Para ela, o superávit nas contas públicas é fruto de uma conjunção de fatores – mas três chamam a atenção.
O primeiro é a recuperação circunstancial de alguns setores da indústria, que tradicionalmente tem uma carga tributária elevada. Este aumento da atividade industrial criou uma elevação na arrecadação que contribuiu para um número positivo.
Outro ponto tem a ver com o comércio. O segmento informal da economia apanhou muito da pandemia. Muitas lojas pequenas e ambulantes, que não recolhiam todos os tributos, encerraram suas atividades. Mas o público não parou de consumir – e procurou estabelecimentos maiores, com um grau muito maior de formalidade e conformidade com o pagamento de impostos.
Por fim, parte desse aumento decorre da inflação. A alta de preços no atacado, medida pelo IGP-M, foi muito forte – bem mais forte que a do varejo, medida pelo IPCA. Com preços maiores na seara atacadista, os impostos pagos subiram na mesma proporção, trazendo em seu bojo um crescimento na arrecadação.

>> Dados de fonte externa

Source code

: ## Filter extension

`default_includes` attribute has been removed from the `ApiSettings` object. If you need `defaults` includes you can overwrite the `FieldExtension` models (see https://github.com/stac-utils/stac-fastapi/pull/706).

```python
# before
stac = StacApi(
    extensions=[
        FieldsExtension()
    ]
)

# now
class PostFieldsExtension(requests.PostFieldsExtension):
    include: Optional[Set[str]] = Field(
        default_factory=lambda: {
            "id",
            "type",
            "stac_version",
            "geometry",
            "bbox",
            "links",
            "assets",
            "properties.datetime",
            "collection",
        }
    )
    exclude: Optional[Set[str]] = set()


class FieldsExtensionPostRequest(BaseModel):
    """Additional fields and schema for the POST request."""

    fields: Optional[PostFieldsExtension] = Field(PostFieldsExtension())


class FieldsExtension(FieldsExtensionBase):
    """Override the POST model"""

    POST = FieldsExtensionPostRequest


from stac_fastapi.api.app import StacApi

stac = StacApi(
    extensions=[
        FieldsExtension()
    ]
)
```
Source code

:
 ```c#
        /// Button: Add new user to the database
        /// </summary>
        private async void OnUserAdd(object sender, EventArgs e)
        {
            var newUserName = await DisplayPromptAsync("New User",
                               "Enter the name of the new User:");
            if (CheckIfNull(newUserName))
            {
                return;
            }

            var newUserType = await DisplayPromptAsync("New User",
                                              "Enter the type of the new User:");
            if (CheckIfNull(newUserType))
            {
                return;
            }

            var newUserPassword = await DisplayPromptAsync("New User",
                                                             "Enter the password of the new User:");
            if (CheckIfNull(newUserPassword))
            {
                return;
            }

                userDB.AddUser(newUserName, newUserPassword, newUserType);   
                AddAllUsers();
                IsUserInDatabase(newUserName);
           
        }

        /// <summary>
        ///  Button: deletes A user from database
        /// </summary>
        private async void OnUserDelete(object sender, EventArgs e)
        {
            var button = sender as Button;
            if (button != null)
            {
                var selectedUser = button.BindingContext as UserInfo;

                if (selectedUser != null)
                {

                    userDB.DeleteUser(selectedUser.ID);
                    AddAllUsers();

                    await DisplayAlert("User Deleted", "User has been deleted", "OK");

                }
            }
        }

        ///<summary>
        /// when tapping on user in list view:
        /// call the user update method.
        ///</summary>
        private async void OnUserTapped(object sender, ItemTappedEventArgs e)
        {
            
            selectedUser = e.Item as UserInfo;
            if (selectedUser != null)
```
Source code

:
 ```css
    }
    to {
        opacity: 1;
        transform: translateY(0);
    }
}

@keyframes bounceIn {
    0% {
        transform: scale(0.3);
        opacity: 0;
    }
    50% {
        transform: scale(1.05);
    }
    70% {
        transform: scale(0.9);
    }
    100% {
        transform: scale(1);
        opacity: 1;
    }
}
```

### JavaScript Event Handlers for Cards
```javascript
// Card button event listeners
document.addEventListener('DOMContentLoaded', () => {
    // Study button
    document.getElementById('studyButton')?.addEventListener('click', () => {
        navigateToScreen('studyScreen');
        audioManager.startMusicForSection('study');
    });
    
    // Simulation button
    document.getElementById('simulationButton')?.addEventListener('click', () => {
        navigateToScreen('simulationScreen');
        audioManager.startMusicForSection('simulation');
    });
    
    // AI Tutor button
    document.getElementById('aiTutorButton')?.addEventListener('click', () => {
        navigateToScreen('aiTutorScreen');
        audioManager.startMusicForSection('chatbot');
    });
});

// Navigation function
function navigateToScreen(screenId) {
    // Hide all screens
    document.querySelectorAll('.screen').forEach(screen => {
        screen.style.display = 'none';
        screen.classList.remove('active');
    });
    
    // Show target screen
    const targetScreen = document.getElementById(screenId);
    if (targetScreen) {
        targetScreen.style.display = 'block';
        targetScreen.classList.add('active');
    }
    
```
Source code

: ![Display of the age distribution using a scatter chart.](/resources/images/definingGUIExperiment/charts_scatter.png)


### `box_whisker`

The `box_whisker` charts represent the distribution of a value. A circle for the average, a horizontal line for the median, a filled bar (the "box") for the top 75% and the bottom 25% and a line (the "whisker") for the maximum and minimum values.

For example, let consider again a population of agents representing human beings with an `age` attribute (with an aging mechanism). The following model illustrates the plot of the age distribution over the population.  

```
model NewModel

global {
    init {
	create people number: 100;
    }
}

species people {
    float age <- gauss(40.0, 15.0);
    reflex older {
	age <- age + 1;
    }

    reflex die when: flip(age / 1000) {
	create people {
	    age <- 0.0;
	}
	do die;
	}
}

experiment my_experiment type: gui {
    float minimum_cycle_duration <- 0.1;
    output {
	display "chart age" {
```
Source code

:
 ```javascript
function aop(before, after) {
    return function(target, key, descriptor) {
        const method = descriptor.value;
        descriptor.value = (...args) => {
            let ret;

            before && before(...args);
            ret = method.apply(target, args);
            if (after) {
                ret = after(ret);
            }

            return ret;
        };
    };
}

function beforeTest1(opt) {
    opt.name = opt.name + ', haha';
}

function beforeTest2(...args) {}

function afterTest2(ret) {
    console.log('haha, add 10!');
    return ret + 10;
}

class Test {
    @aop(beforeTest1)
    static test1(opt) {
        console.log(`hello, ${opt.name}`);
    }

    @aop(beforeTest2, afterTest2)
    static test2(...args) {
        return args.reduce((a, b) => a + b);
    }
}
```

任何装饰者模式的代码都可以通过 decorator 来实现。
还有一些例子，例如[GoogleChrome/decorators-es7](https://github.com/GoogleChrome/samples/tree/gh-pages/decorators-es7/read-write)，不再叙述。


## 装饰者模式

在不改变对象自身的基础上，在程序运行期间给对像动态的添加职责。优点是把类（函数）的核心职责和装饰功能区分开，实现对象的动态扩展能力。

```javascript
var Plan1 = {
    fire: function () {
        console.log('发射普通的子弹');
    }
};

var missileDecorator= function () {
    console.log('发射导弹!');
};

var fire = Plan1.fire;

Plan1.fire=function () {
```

“Além disso, tivemos um certo artificialismo que veio das contas de estados e municípios”, explica Zeina. Muitos desses estados e municípios conseguiram liminares junto ao Supremo Tribunal Federal para não pagar suas dívidas com a União enquanto o país estivesse vivendo sob a pandemia gerada pela Covid-19. Sem precisar desembolsar recursos para reduzir o endividamento que têm contra o Governo Federal, o resultado líquido apresentado por governadores e prefeitos melhorou substancialmente. Mas essa questão é transitória. Em algum momento, esses débitos contra a União terão de ser quitados.
Apesar do superávit assinalado no mês retrasado, os indicadores fiscais apresentados pelo Brasil destoam da maioria dos países emergentes. Um estudo feito pela MB Associados sobre o tema mostra que, dentro de uma cesta com 19 nações emergentes, o Brasil só está melhor que Argentina e África do Sul. E pior que Colômbia, Peru, Filipinas, Índia, Turquia, Hungria, Chile, México, Tailândia, Polônia, Rússia, Malásia, Indonésia, Vietnã, China e Coréia do Sul.
Trocando em miúdos: este alívio não deve durar por muito tempo. Mais um motivo para o governo se preocupar com as contas públicas e encontrar uma forma mais ortodoxa para viabilizar seus projetos assistencialistas, considerados pelo Planalto essenciais para um ano como o de 2022, de eleição.